Santa Maria Eugênia também usava este tipo de óculos… Ela disse uma vez: “Eu me acostumei a ver nas pessoas apenas aquilo que permanecerá na eternidade”… Quando olhamos as pessoas, muitas vezes paramos naquilo que lhes é exterior: vemos suas incoerências, suas fraquezas, seus hábitos ou maneiras que nos irritam, suas tentativas de se mostrarem maiores, melhores ou mais importantes do que realmente são – enfim, seus defeitos. Mas tudo isso são exterioridades que não permanecerão na eternidade. Tudo isto cairá… O que fica é o mais profundo da pessoa, sua sede mais forte, sua maior inclinação para o bem. E quando usamos estes “óculos” para ver as pessoas a partir de dentro, descobrimos que somos irmãs e irmãos, capazes de nos compreender e de nos amar uns aos outros, como Jesus quer que nos amemos.

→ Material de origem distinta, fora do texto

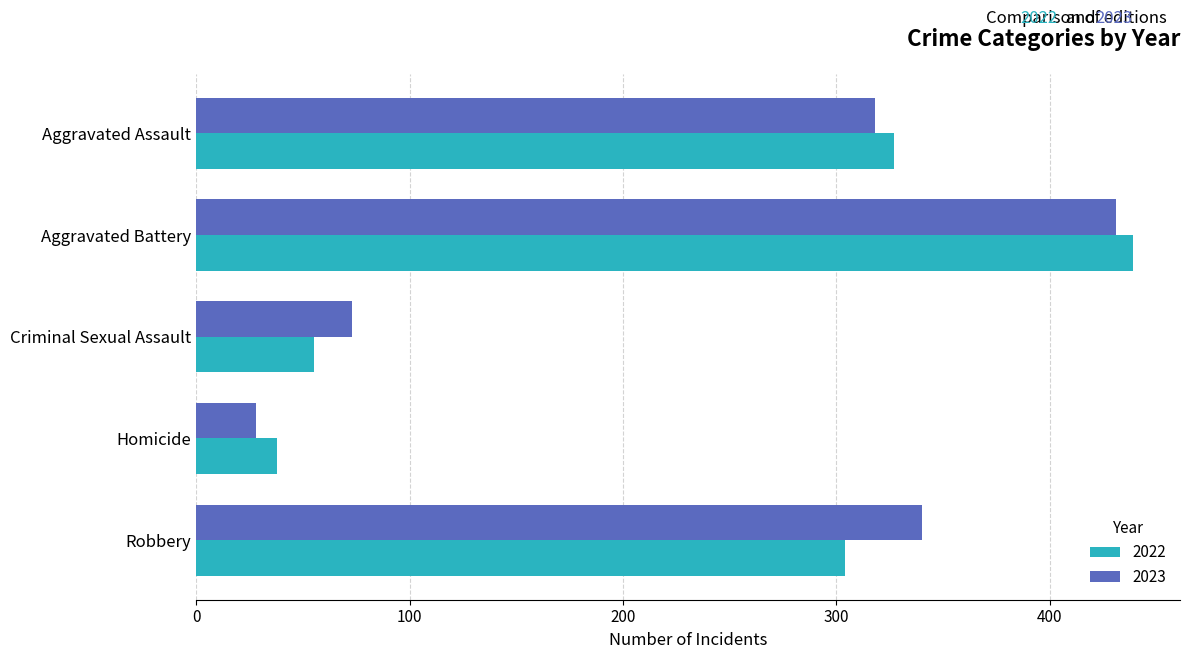

The 2023 series shows 73 at Criminal Sexual Assault. True or false?

True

E atenção! Santa Maria Eugênia diz: “Eu me acostumei…” Estas palavras mostram que sua atitude não foi fruto de uma decisão tomada uma vez por todas, mas sim de tentativas, de exercícios, de esforços sustentados pela graça de Deus. Ninguém chega a esta vivência apenas como resultado de uma resolução. É preciso que desejemos chegar lá e que contemos, confiantemente, com a ajuda do Senhor. É que estes “óculos” de que falamos não se compram nas óticas. Mas eles podem ser adquiridos… Basta pedir ao Senhor a graça de olhar as pessoas e o mundo que nos cerca com um olhar de amor, que é o próprio olhar de Deus.